## Records provided

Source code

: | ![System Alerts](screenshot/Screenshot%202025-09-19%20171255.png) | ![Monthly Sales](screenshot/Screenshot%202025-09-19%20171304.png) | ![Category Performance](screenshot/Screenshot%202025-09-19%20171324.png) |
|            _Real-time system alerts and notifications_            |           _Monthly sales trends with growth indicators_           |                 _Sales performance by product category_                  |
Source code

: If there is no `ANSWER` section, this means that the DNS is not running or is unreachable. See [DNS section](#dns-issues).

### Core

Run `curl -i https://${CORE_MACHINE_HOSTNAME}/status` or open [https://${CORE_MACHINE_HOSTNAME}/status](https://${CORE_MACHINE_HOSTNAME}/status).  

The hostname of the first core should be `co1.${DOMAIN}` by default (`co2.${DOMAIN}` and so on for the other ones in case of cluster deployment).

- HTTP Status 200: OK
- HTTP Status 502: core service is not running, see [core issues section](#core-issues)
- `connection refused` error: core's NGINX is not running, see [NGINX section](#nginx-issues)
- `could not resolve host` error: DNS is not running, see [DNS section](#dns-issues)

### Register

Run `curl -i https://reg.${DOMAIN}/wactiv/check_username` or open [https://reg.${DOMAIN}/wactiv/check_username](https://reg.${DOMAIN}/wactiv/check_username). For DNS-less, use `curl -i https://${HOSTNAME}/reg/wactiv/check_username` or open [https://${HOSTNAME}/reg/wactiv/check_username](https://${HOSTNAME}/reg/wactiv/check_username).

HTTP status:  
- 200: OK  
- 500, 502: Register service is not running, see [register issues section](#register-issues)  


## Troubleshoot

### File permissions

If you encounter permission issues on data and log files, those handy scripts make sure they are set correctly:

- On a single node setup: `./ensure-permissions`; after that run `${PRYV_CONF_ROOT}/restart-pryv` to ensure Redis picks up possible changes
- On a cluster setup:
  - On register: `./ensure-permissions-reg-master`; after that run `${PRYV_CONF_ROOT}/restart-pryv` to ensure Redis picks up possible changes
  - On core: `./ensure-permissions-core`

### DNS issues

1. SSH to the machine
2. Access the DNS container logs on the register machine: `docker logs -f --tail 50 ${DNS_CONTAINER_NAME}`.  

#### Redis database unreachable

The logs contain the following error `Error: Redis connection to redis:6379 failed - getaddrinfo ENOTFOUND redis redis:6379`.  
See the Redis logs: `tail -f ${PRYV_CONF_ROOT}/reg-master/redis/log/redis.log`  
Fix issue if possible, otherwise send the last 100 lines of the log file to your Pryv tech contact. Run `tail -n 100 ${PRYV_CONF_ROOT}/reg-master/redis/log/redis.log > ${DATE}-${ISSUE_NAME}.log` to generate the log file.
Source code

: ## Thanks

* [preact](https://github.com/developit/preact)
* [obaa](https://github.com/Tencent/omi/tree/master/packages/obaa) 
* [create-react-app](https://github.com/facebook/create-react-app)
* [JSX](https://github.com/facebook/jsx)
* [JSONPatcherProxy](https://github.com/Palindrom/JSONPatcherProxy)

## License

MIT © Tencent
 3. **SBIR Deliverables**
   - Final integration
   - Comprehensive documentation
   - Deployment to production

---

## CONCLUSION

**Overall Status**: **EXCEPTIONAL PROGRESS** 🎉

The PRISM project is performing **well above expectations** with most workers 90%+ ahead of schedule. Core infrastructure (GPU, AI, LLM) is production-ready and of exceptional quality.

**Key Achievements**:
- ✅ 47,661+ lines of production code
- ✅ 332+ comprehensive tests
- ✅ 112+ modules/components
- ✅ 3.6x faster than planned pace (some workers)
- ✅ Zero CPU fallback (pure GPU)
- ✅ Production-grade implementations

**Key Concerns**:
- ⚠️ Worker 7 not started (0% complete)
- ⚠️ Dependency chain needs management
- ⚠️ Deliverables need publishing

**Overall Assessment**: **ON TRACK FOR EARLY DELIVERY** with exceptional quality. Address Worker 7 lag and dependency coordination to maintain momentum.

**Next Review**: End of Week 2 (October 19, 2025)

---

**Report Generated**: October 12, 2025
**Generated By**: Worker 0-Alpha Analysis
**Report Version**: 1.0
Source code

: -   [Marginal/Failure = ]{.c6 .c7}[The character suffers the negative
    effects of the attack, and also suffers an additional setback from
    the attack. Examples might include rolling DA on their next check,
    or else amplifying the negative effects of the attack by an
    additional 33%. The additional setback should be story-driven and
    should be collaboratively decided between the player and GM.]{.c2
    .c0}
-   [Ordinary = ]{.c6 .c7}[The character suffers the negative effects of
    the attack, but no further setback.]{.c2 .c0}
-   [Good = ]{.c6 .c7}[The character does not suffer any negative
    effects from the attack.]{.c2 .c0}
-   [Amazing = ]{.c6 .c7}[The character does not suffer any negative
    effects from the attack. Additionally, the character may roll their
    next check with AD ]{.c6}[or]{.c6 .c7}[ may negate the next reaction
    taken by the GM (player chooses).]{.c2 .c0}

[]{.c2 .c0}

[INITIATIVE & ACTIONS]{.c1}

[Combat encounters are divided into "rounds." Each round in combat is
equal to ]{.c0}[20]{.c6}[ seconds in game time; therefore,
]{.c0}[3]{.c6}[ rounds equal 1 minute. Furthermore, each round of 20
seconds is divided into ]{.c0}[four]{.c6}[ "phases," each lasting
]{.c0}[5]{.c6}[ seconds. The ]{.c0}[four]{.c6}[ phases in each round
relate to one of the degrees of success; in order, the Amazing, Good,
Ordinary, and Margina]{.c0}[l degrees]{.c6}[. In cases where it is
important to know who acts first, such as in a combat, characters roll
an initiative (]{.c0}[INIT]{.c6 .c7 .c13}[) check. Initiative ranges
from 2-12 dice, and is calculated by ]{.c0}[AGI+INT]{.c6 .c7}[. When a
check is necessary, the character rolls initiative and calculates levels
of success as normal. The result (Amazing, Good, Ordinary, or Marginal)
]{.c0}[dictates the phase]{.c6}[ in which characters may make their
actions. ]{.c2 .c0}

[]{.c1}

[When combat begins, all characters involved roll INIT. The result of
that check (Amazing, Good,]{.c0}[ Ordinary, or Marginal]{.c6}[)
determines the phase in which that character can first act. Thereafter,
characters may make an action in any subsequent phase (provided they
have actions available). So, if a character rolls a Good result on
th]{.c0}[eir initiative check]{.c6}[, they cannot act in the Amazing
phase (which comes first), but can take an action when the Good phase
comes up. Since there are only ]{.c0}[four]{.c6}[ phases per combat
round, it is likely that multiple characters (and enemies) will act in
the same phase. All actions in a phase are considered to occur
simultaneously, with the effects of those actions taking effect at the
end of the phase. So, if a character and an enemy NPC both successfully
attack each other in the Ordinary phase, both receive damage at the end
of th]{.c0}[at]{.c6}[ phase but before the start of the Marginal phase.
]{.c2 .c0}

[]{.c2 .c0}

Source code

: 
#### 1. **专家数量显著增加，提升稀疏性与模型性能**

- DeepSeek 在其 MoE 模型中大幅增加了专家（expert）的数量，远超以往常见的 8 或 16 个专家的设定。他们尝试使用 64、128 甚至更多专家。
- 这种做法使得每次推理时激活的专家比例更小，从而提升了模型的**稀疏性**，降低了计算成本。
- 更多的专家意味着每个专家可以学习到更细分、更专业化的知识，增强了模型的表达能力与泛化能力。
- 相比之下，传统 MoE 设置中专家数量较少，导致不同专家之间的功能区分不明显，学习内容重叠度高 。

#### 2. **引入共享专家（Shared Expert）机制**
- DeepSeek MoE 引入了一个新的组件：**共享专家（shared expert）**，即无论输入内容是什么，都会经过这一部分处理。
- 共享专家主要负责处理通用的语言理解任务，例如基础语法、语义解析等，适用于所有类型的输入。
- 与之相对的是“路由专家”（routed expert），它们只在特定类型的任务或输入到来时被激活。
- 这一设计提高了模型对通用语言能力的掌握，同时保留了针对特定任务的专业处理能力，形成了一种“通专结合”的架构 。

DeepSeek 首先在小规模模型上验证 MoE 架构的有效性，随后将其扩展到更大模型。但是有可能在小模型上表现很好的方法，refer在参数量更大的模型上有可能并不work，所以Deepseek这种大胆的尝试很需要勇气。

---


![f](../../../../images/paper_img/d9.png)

## Activity
Working from the records above, write out verbatim only the lines from the line containing "See the Redis" through the line containing "- ⚠️ Dependency chain needs management".

## Response area
See the Redis logs: `tail -f ${PRYV_CONF_ROOT}/reg-master/redis/log/redis.log`  
Fix issue if possible, otherwise send the last 100 lines of the log file to your Pryv tech contact. Run `tail -n 100 ${PRYV_CONF_ROOT}/reg-master/redis/log/redis.log > ${DATE}-${ISSUE_NAME}.log` to generate the log file.
Source code

: ## Thanks

* [preact](https://github.com/developit/preact)
* [obaa](https://github.com/Tencent/omi/tree/master/packages/obaa) 
* [create-react-app](https://github.com/facebook/create-react-app)
* [JSX](https://github.com/facebook/jsx)
* [JSONPatcherProxy](https://github.com/Palindrom/JSONPatcherProxy)

## License

MIT © Tencent
 3. **SBIR Deliverables**
   - Final integration
   - Comprehensive documentation
   - Deployment to production

---

## CONCLUSION

**Overall Status**: **EXCEPTIONAL PROGRESS** 🎉

The PRISM project is performing **well above expectations** with most workers 90%+ ahead of schedule. Core infrastructure (GPU, AI, LLM) is production-ready and of exceptional quality.

**Key Achievements**:
- ✅ 47,661+ lines of production code
- ✅ 332+ comprehensive tests
- ✅ 112+ modules/components
- ✅ 3.6x faster than planned pace (some workers)
- ✅ Zero CPU fallback (pure GPU)
- ✅ Production-grade implementations

**Key Concerns**:
- ⚠️ Worker 7 not started (0% complete)
- ⚠️ Dependency chain needs management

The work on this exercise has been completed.